*PROMPT*.
In the material below, the required lines run from the one containing "non-Hodgkin's type, Low" through the one containing "stained with IHC". Copy those lines exactly, ends included, and nothing else.

*MATERIAL PROVIDED*.
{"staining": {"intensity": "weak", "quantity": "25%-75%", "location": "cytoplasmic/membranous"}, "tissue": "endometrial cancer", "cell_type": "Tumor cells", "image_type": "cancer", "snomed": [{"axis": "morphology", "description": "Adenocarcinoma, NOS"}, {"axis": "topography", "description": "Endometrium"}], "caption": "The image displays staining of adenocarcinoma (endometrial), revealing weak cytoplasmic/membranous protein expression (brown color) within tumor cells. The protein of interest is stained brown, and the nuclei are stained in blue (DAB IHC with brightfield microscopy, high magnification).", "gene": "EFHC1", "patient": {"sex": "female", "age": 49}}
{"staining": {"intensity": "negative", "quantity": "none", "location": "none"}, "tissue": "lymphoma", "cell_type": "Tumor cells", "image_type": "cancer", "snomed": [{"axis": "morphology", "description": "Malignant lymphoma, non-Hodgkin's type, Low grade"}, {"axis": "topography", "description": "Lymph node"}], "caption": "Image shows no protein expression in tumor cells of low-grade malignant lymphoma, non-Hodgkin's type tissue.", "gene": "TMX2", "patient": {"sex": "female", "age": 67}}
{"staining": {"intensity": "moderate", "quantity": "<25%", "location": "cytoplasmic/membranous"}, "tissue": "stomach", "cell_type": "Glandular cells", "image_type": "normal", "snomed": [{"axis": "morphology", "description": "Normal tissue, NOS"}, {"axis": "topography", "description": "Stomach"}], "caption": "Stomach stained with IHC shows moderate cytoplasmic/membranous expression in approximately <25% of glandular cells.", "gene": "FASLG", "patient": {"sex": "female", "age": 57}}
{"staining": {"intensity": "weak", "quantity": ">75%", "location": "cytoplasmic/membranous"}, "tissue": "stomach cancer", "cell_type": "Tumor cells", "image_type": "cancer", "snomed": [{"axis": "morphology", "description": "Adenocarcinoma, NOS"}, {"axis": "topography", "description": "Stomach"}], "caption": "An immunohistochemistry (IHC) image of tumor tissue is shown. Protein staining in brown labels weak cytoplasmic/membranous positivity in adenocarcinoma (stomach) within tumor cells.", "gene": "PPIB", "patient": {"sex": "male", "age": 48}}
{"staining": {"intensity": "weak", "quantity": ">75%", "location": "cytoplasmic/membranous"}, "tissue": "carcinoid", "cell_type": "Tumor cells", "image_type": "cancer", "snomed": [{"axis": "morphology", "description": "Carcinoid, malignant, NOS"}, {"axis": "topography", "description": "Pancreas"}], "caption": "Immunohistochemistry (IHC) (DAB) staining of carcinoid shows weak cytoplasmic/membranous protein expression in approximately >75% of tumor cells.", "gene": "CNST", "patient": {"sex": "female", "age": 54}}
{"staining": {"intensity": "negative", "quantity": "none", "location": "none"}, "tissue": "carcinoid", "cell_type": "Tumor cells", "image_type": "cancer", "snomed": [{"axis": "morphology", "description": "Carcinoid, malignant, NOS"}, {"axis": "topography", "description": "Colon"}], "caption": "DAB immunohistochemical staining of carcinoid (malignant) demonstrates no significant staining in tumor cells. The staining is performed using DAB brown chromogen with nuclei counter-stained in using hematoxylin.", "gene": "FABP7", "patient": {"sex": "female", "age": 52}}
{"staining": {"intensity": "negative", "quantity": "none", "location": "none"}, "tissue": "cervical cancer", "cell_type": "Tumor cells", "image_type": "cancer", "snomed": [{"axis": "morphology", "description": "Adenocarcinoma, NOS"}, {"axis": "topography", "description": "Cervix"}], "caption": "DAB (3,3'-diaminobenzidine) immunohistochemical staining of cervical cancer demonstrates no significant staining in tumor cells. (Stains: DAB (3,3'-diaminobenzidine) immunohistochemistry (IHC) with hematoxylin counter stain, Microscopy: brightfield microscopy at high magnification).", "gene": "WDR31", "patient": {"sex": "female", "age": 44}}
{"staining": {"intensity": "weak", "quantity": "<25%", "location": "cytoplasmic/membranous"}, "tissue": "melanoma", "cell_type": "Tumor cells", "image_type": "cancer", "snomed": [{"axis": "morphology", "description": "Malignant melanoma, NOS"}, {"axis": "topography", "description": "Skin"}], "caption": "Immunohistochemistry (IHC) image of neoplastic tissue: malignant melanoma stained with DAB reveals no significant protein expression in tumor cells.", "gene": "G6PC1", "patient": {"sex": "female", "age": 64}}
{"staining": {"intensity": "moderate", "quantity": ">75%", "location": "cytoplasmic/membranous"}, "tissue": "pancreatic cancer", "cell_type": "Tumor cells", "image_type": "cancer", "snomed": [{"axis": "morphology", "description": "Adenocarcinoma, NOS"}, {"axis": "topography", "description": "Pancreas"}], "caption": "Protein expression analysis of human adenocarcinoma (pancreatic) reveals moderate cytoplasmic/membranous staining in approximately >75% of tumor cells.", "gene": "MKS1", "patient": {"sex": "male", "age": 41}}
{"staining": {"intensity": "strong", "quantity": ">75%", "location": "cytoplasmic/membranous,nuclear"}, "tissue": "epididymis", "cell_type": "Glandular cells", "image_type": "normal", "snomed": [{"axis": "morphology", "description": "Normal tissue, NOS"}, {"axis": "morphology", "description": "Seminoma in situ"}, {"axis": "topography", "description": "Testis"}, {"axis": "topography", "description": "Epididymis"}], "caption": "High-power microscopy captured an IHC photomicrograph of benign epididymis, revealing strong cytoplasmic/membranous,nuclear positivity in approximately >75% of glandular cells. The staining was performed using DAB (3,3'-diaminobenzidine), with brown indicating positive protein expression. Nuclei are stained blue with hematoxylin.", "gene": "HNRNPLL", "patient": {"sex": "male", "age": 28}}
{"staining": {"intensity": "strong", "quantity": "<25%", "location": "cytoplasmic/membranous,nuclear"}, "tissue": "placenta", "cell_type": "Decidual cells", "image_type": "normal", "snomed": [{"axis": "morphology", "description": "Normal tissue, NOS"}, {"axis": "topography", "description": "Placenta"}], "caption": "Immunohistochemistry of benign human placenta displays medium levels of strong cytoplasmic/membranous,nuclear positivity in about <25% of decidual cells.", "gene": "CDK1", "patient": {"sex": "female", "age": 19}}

*WRITTEN SOLUTION*.
{"staining": {"intensity": "negative", "quantity": "none", "location": "none"}, "tissue": "lymphoma", "cell_type": "Tumor cells", "image_type": "cancer", "snomed": [{"axis": "morphology", "description": "Malignant lymphoma, non-Hodgkin's type, Low grade"}, {"axis": "topography", "description": "Lymph node"}], "caption": "Image shows no protein expression in tumor cells of low-grade malignant lymphoma, non-Hodgkin's type tissue.", "gene": "TMX2", "patient": {"sex": "female", "age": 67}}
{"staining": {"intensity": "moderate", "quantity": "<25%", "location": "cytoplasmic/membranous"}, "tissue": "stomach", "cell_type": "Glandular cells", "image_type": "normal", "snomed": [{"axis": "morphology", "description": "Normal tissue, NOS"}, {"axis": "topography", "description": "Stomach"}], "caption": "Stomach stained with IHC shows moderate cytoplasmic/membranous expression in approximately <25% of glandular cells.", "gene": "FASLG", "patient": {"sex": "female", "age": 57}}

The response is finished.